Badger called after him, “There is a shed behind the cottage. You may stable your horse there.”
Marcus didn’t say anything further. He was perfectly capable of looking after Stanley, but what he wasn’t used to, what he couldn’t seem to accept, was the fact that the Duchess was living alone with a man who spoke the English of a gentleman, was also her chef and decorated a roasted duckling with boiled potatoes and parsley. Even though Badger was ugly as a gnarly old oak and old enough to be her father, still, it just wasn’t right. What was going on here?
She didn’t look on the verge of starvation. She’d been humming wh
en he arrived and she had a spot of ink on her left cheek. And she looked so beautiful he’d just wanted to stand there and stare at her, at least until Badger had come in and announced that dinner was served. As far as he knew, there had been no provision at all for her in his uncle’s will, thus his growing fear over the past four months. As far as he knew, she had nothing.
What was going on here?
3
MARCUS PUSHED BACK his plate, sighed with pleasure, and folded his hands over his lean belly. The Duchess had finished some time before and was simply sitting there, calm and composed, not ruffled in the least by his presence, as if having a man to dinner was a daily occurrence. She merely waited: waited for him to finish, waited for him to speak, just waited as silent and calm as she had always been since he’d first met her when she’d been nine years old. She was slowly turning her wineglass between her fingers, a wineglass of good quality, he saw, surely a wineglass made of fine crystal that clearly cost a few guineas. It must be part of an expensive set. Who had paid for them? The man who ate evening meals with her?
He said easily, with deep appreciation, “Badger is a chef of great ability.

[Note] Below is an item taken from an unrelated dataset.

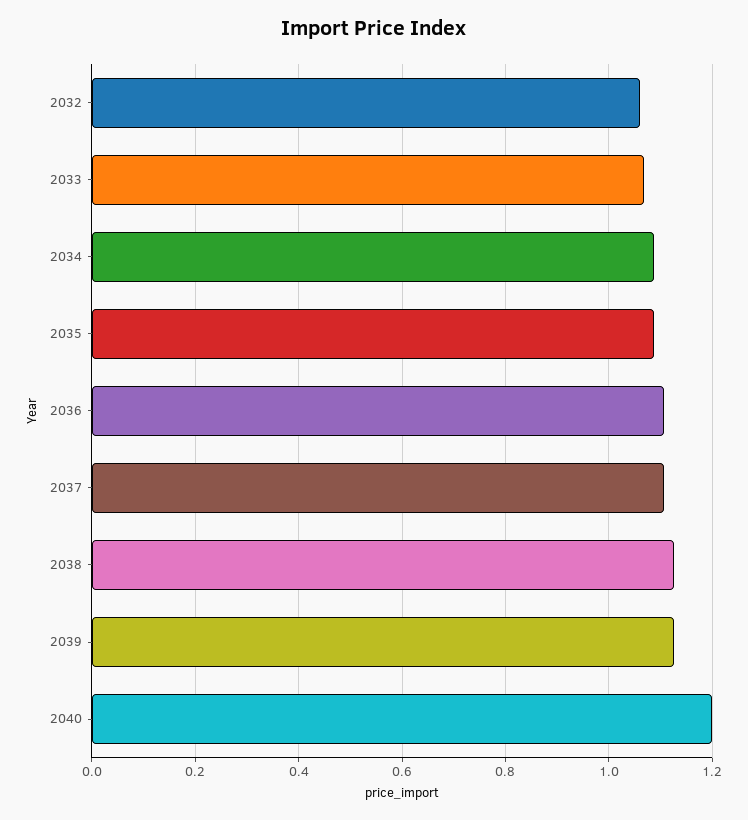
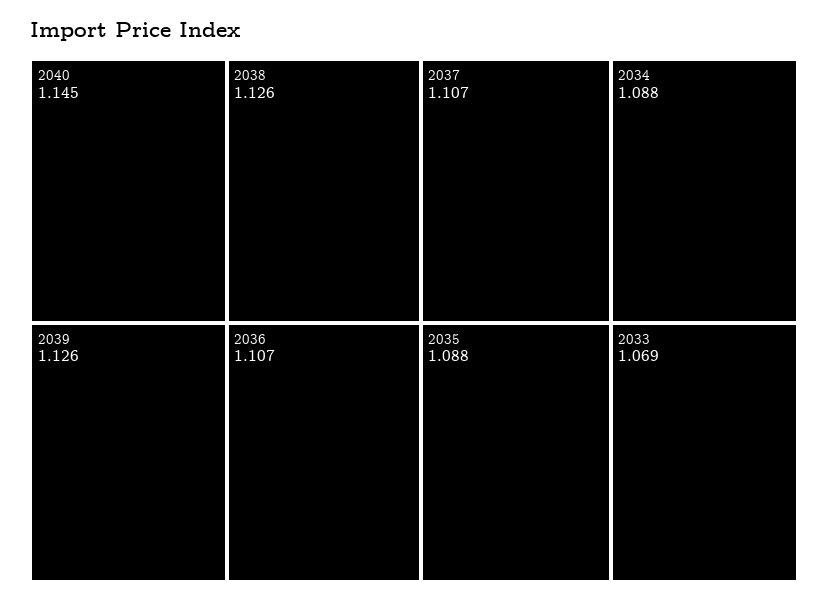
2032: 1.06 -> none
2040: 1.2 -> 1.145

The parsley was a nice touch. Greenery enhanced the paleness of the potatoes and highlighted the duck.”
“Yes, it was a touch of artistry. He is a man of many abilities.”
“Such as?”
She merely shrugged, looking as unruffled as could be, dismissing his sharp question as an impertinence, as he supposed it was.
“You’re looking well,” he said. “Everyone was very worried about you.”

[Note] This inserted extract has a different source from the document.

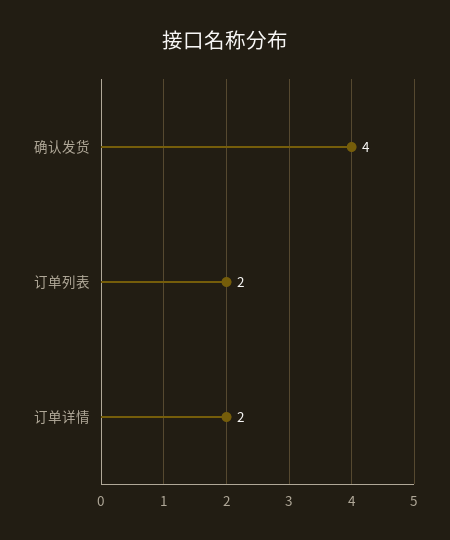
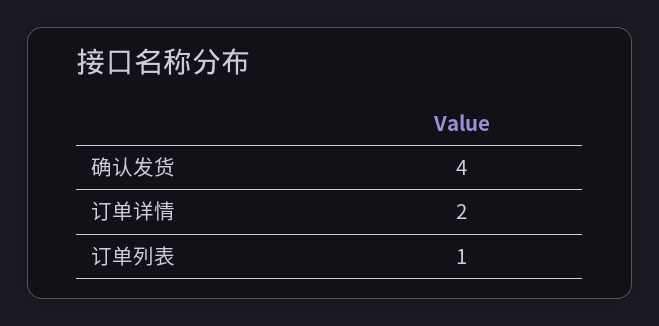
订单列表: 2 -> 1

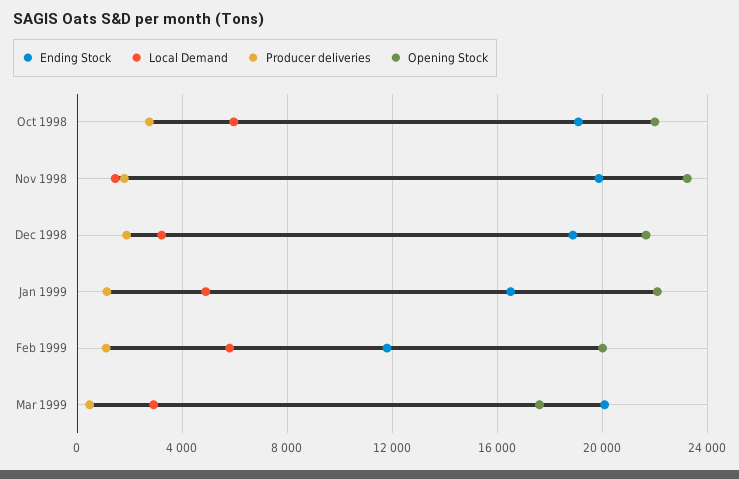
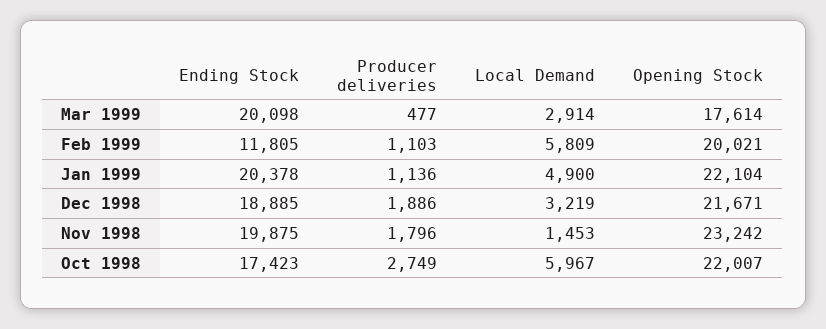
Ending Stock, Oct 1998: 19000 -> 17423
Ending Stock, Jan 1999: 16500 -> 20378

After they’d finally remembered she even existed, she thought, but said only, “Thank you. You have quite grown up yourself. Were you a gentleman of leisure before my fath—before the earl died?”
“Oh no, I was a major in the army. I had to sell out after my uncle’s death. I didn’t want his damned title, though I know he never believed that, and I honestly didn’t care that I was his nominal heir. Like everyone else, I believed he would remarry after my aunt died in childbed, and continue to try procreating a male child. Undoubtedly he would have succeeded if he hadn’t died.”
“It is odd. I wonder why he didn’t remarry.”
“He was killed only seven months after my aunt died. To have remarried before a year—well, perhaps eight or nine months given his need—would have laid him open to censure. My uncle was conscious of others’ opinions.”
“He visited my mother often after the countess died. Indeed, he spent most of his time with her. He’d changed so much after Charlie and Mark’s deaths. At least those last months were very happy.”
Marcus wasn’t particularly surprised to hear that. After all, his uncle was always a lusty man who paid to have his mistress constantly at his disposal. However, he didn’t say this aloud, not to his uncle’s bastard daughter. He only nodded. He said abruptly, “Do you resemble your mother?”